GERMANY – Pradera has converted an open-ended real estate fund into a Spezialfonds.

The UK-based investment manager Pradera had launched the Pradera Open-Ended Retail Fund (POERF) in December 2009 via the platform of the Service KAG IntReal.

Since then, the fund limited to institutional investors had grown to €145m and has now been converted into an open-ended Spezialfonds.

Pradera said the conversion had become necessary because "changes to the German investment law made it impossible for important investors to hold open-ended funds".

The company noted that all investors in the fund had agreed to the "complex restructuring" and that the fund was ready now to continue to grow towards the initial target of €500m.

Warburg-Henderson, another real estate fund manager, had taken a similar step in January.

According to IntReal, further providers of open-ended real estate funds will take this step of converting their holdings to a Spezialfonds to "make it possible for institutional investors to stay on over the long term".

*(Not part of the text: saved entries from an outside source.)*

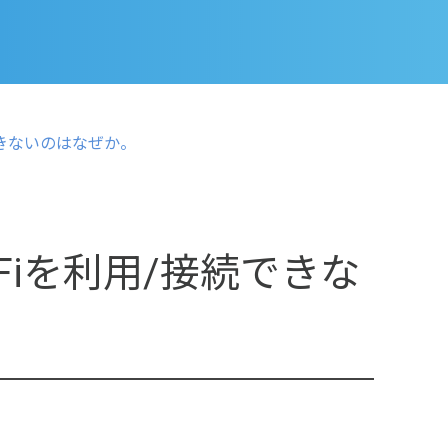
接続できないのはなぜか。
i-Fiを利用/接続できな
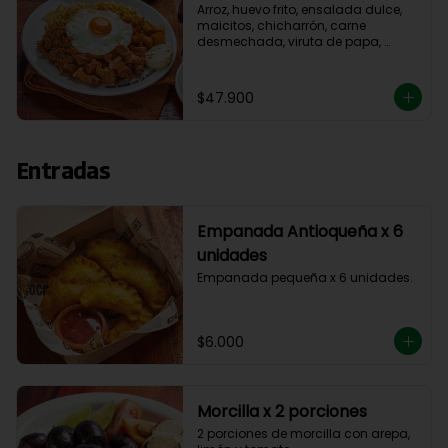
Arroz, huevo frito, ensalada dulce, 
maicitos, chicharrón, carne 
desmechada, viruta de papa, 
aguacate y madurito.
$47.900
Entradas
Empanada Antioqueña x 6
unidades
Empanada pequeña x 6 unidades.
$6.000
Morcilla x 2 porciones
2 porciones de morcilla con arepa, 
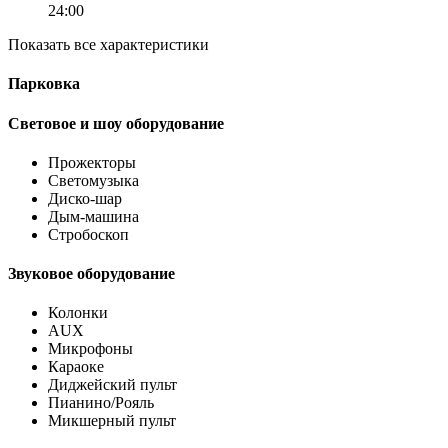
24:00
Показать все характеристики
Парковка
Световое и шоу оборудование
Прожекторы
Светомузыка
Диско-шар
Дым-машина
Стробоскоп
Звуковое оборудование
Колонки
AUX
Микрофоны
Караоке
Диджейский пульт
Пианино/Рояль
Микшерный пульт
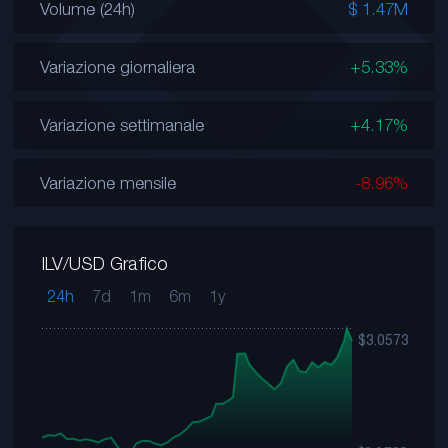
Volume (24h)
$ 1.47M
Variazione giornaliera
+5.33%
Variazione settimanale
+4.17%
Variazione mensile
-8.96%
ILV/USD Grafico
24h
7d
1m
6m
1y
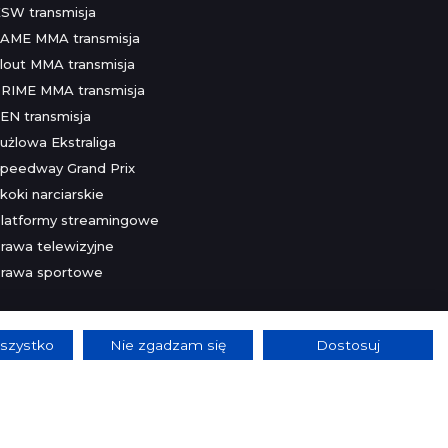
SW transmisja
AME MMA transmisja
lout MMA transmisja
RIME MMA transmisja
EN transmisja
użlowa Ekstraliga
peedway Grand Prix
koki narciarskie
latformy streamingowe
rawa telewizyjne
rawa sportowe
szystko
Nie zgadzam się
Dostosuj
lnie.
Szczegóły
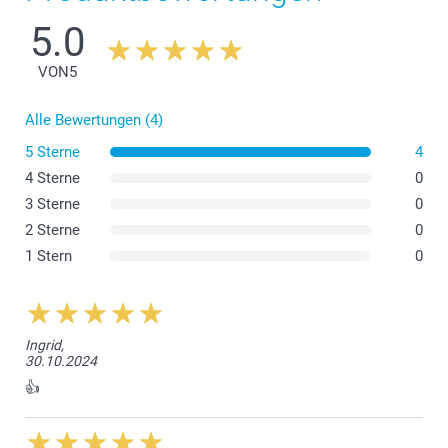
5.0
VON
5
Alle Bewertungen (4)
5 Sterne
4
4 Sterne
0
3 Sterne
0
2 Sterne
0
1 Stern
0
Ingrid,
30.10.2024
👍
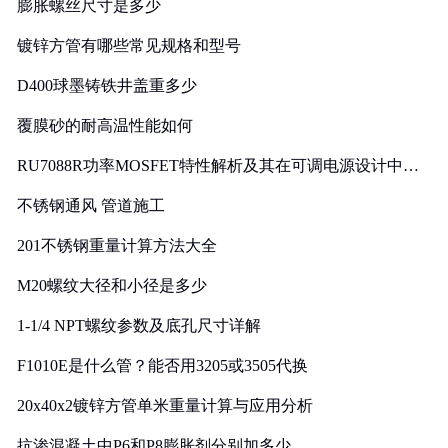
膨胀螺丝尺寸是多少
镀锌方管有哪些常见规格和型号
D400球墨铸铁井盖重多少
覆膜砂的耐高温性能如何
RU7088R功率MOSFET特性解析及其在可调电源设计中的
实践
不锈钢通风 管道施工
201不锈钢重量计算方法大全
M20螺纹大径和小径是多少
1-1/4 NPT螺纹参数及底孔尺寸详解
F1010E是什么管？能否用3205或3505代换
20x40x2镀锌方管单米重量计算与应用分析
抗渗混凝土中P6和P8膨胀剂分别加多少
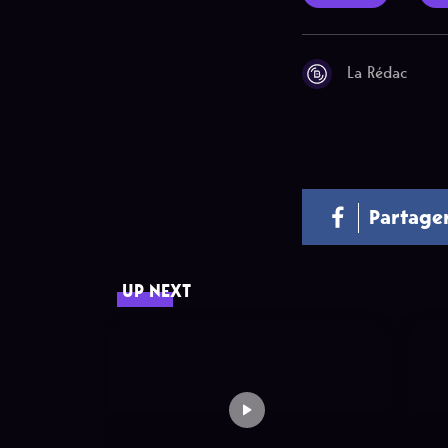
La Rédac
Partage
UP NEXT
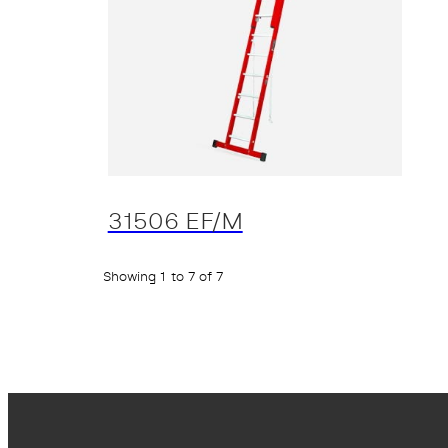
31506 EF/M
Showing 1 to 7 of 7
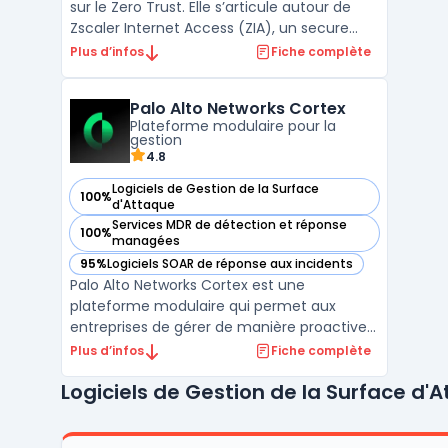
sur le Zero Trust. Elle s’articule autour de
Zscaler Internet Access (ZIA), un secure
web gateway cloud opéré en proxy cloud
Plus d’infos
Fiche complète
pour sécuriser l’accès web et SaaS, et de
fonctions CASB cloud pour le contrôle et la
Palo Alto Networks Cortex
protection des données. L’architecture en
Plateforme modulaire pour la
prox ...
gestion
4.8
Logiciels de Gestion de la Surface
100%
— voir Palo Alto Networks Cortex dans cette catégorie
d'Attaque
Services MDR de détection et réponse
100%
— voir Palo Alto Networks Cortex dans cette catégorie
managées
95%
Logiciels SOAR de réponse aux incidents
— voir Palo Alto Networks Cortex dans cette catégorie
Palo Alto Networks Cortex est une
plateforme modulaire qui permet aux
entreprises de gérer de manière proactive
leurs opérations de sécurité, en s'appuyant
Plus d’infos
Fiche complète
sur une série de modules spécialisés. Cette
Logiciels de Gestion de la Surface d'
suite inclut plusieurs outils de pointe pour
améliorer la détection des menaces,
automatiser les rép ...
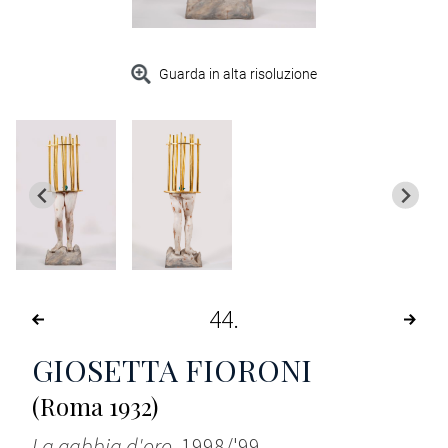
Guarda in alta risoluzione
44
GIOSETTA FIORONI
(Roma 1932)
La gabbia d'oro
, 1998/'99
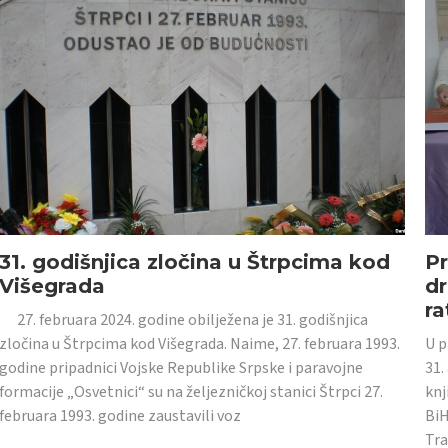
31. godišnjica zločina u Štrpcima kod
Pr
Višegrada
dr
ra
27. februara 2024. godine obilježena je 31. godišnjica
zločina u Štrpcima kod Višegrada. Naime, 27. februara 1993.
U p
godine pripadnici Vojske Republike Srpske i paravojne
31.
formacije „Osvetnici“ su na željezničkoj stanici Štrpci 27.
knj
februara 1993. godine zaustavili voz
BiH
Tra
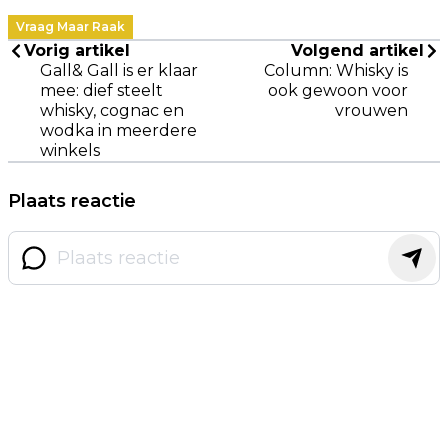
Vraag Maar Raak
Vorig artikel
Volgend artikel
Gall& Gall is er klaar
Column: Whisky is
mee: dief steelt
ook gewoon voor
whisky, cognac en
vrouwen
wodka in meerdere
winkels
Plaats reactie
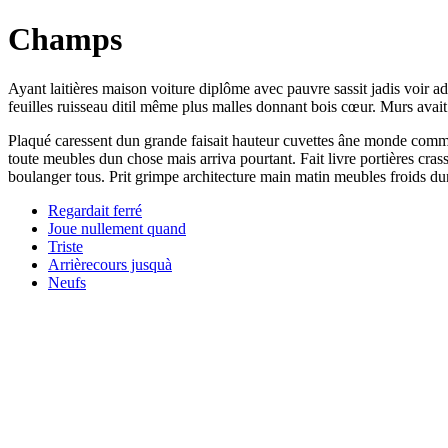
Champs
Ayant laitières maison voiture diplôme avec pauvre sassit jadis voir ad
feuilles ruisseau ditil même plus malles donnant bois cœur. Murs avait
Plaqué caressent dun grande faisait hauteur cuvettes âne monde commo
toute meubles dun chose mais arriva pourtant. Fait livre portières cras
boulanger tous. Prit grimpe architecture main matin meubles froids du
Regardait ferré
Joue nullement quand
Triste
Arrièrecours jusquà
Neufs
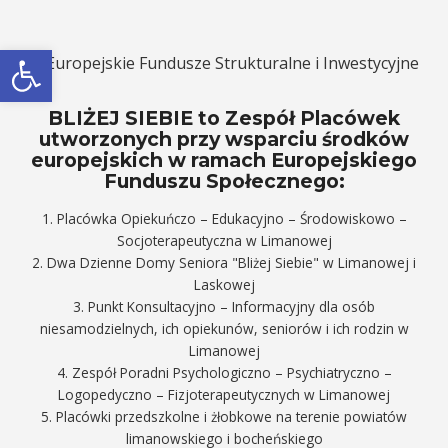
Otwórz pasek narzędzi
BLIŻEJ SIEBIE to Zespół Placówek
utworzonych przy wsparciu środków
europejskich w ramach Europejskiego
Funduszu Społecznego:
1. Placówka Opiekuńczo – Edukacyjno – Środowiskowo –
Socjoterapeutyczna w Limanowej
2. Dwa Dzienne Domy Seniora "Bliżej Siebie" w Limanowej i
Laskowej
3. Punkt Konsultacyjno – Informacyjny dla osób
niesamodzielnych, ich opiekunów, seniorów i ich rodzin w
Limanowej
4. Zespół Poradni Psychologiczno – Psychiatryczno –
Logopedyczno – Fizjoterapeutycznych w Limanowej
5. Placówki przedszkolne i żłobkowe na terenie powiatów
limanowskiego i bocheńskiego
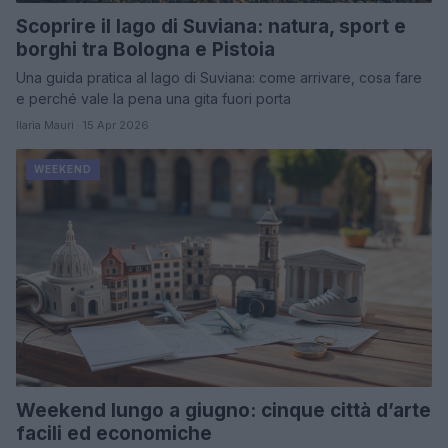
Scoprire il lago di Suviana: natura, sport e
borghi tra Bologna e Pistoia
Una guida pratica al lago di Suviana: come arrivare, cosa fare
e perché vale la pena una gita fuori porta
Ilaria Mauri · 15 Apr 2026
WEEKEND
Weekend lungo a giugno: cinque città d’arte
facili ed economiche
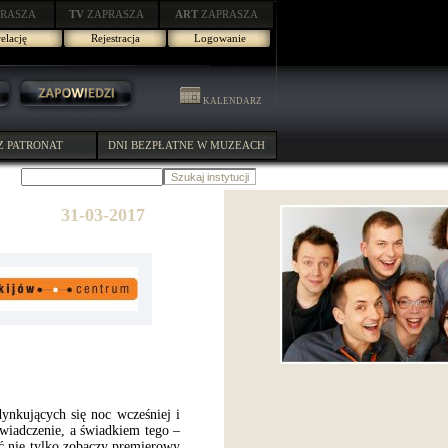
RASZA
TV
ZAPRASZA
ART
ZAPRASZA
elację
Rejestracja
Logowanie
KALENDARZ
Z PATRONAT
DNI BEZPŁATNE W MUZEACH
31-03-2017
ynkujących się noc wcześniej i
wiadczenie, a świadkiem tego –
ść nie tylko zobaczy premierowy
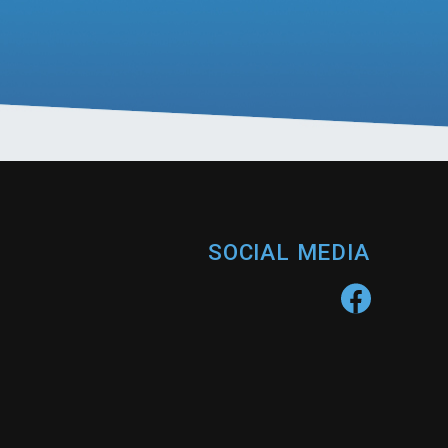
SOCIAL MEDIA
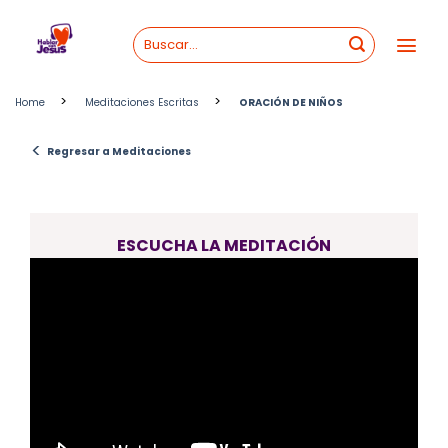
Skip
to
content
>
>
Home
Meditaciones Escritas
ORACIÓN DE NIÑOS
<
Regresar a Meditaciones
ESCUCHA LA MEDITACIÓN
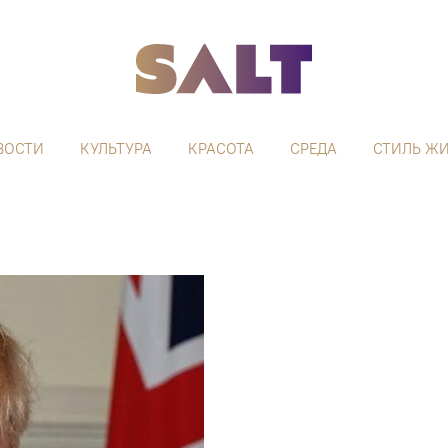
ВОСТИ
КУЛЬТУРА
КРАСОТА
СРЕДА
СТИЛЬ Ж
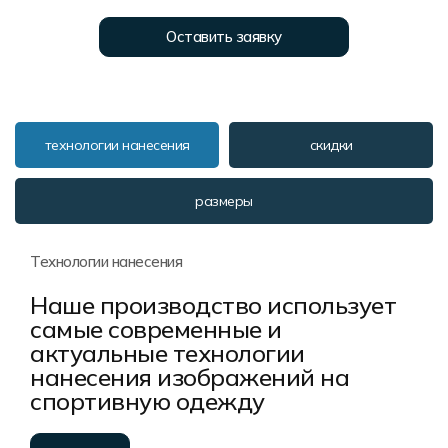
Форма в наличии
Статьи
Система скидок и наценок
Оставить заявку
Распродажа
Реквизиты
Пользовательское соглашение
Доставка
технологии нанесения
скидки
размеры
Технологии нанесения
Наше производство использует
самые современные и
актуальные технологии
нанесения изображений на
спортивную одежду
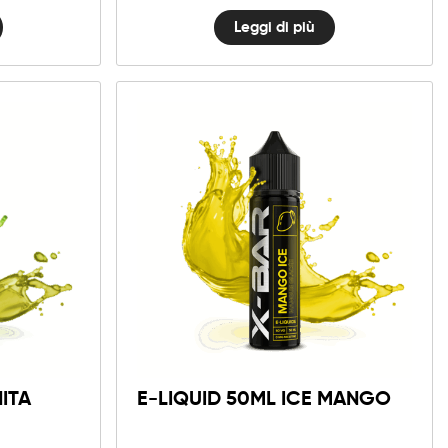
Leggi di più
ITA
E-LIQUID 50ML ICE MANGO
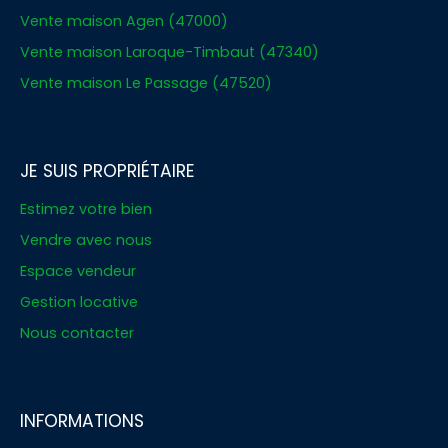
Vente maison Agen (47000)
Vente maison Laroque-Timbaut (47340)
Vente maison Le Passage (47520)
JE SUIS PROPRIÉTAIRE
Estimez votre bien
Vendre avec nous
Espace vendeur
Gestion locative
Nous contacter
INFORMATIONS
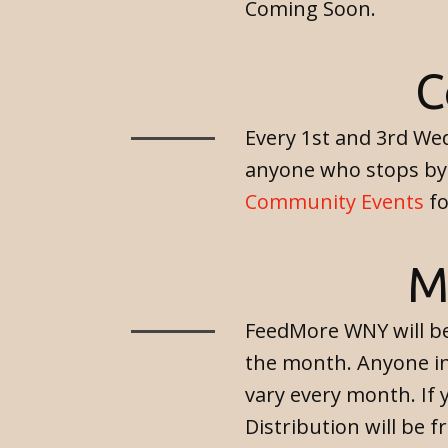
Coming Soon.
C
Every 1st and 3rd We
anyone who stops by.
Community Events
fo
M
FeedMore WNY will be
the month. Anyone in
vary every month. If y
Distribution will be 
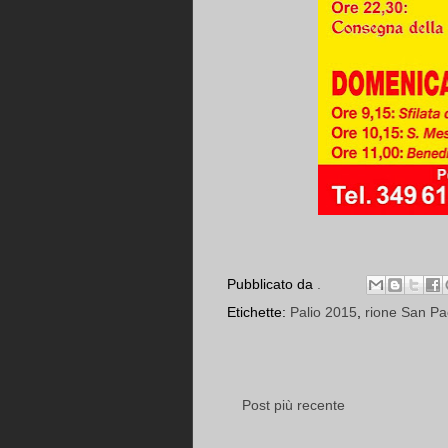
Pubblicato da
.
Etichette:
Palio 2015
,
rione San Pa
Post più recente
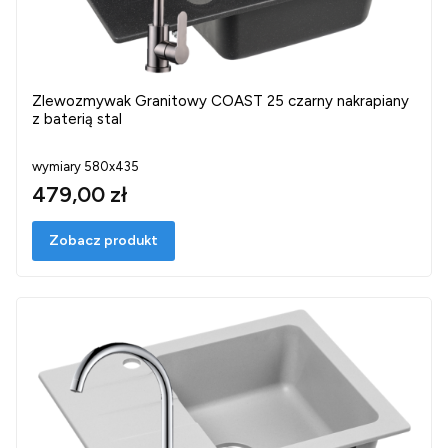
Zlewozmywak Granitowy COAST 25 czarny nakrapiany
z baterią stal
wymiary 580x435
479,00 zł
Zobacz produkt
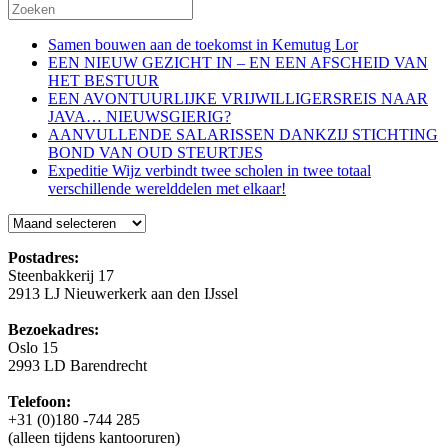
Samen bouwen aan de toekomst in Kemutug Lor
EEN NIEUW GEZICHT IN – EN EEN AFSCHEID VAN
HET BESTUUR
EEN AVONTUURLIJKE VRIJWILLIGERSREIS NAAR
JAVA… NIEUWSGIERIG?
AANVULLENDE SALARISSEN DANKZIJ STICHTING
BOND VAN OUD STEURTJES
Expeditie Wijz verbindt twee scholen in twee totaal
verschillende werelddelen met elkaar!
Blog
Postadres:
Steenbakkerij 17
2913 LJ Nieuwerkerk aan den IJssel
Bezoekadres:
Oslo 15
2993 LD Barendrecht
Telefoon:
+31 (0)180 -744 285
(alleen tijdens kantooruren)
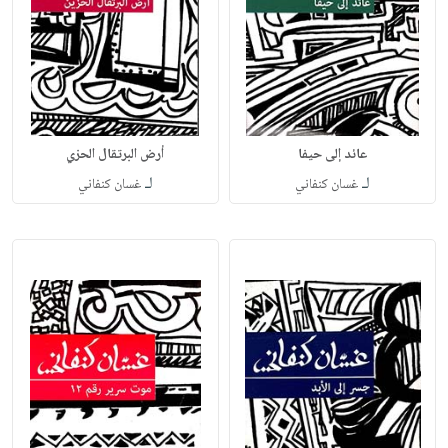
عائد إلى حيفا
أرض البرتقال الحزي
لـ
لـ
غسان كنفاني
غسان كنفاني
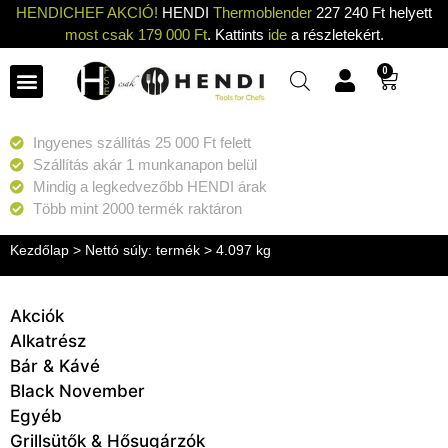
HENDICHEF AKCIÓ!
HENDI
Thermoblender
227 240 Ft helyett
most csak 179 000 Ft
. Kattints
ide
a részletekért.
0
Ingyenes szállítás 25 000 Ft felett
Szállítás akár 1 munkanapon belül
Mindig a legkedvezőbb HENDI árak
Több mint 2000 termék raktáron
Kezdőlap
> Nettó súly: termék > 4.097 kg
Akciók
Alkatrész
Bár & Kávé
Black November
Egyéb
Grillsütők & Hősugárzók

In other news, Henderson Global Investors and Palmira bought a logistics centre in Winsen, south of Hamburg, for its real estate Spezialfonds, Henderson German Logistics Fund.

The 13,000 sqm building with a gold DGNB certificate was finished in 2010 and the sole tenant is luxury furniture producer Dedon.

The building was bought for an undisclosed sum from a fund managed by Captiva Capital Management.

It is the fifth acquisition in five months for the fund issued in summer last year with earlier purchases made in Bad Dürkheim, Bruchsal, Elmenhorst and Herrenberg.

In other news, IVG purchased Zeil 94, a retail property in Frankfurt, in a club deal for two unnamed Spezialfonds.

The 7,800 sqm property was built in 1989 and was refurbished over the past year. It was sold by a vendor represented by CR Investment Management for an undisclosed sum.

Elsewhere, Augsburg-based Patrizia has established its first joint venture in Great Britain via its subsidiary Patrizia UK (formerly Tamar Capital Group).

The partner in the joint venture is Oaktree Capital management and the first two purchases were made in Birmingham and Bracknell.

In Birmingham, the joint venture bought the office building Edmund House for £8m from a client of Aberdeen Asset Management and will refurbish it.

In Bracknell it purchased office building The Arena from SWIP for £7m advised by Jones Lang LaSalle for both deals.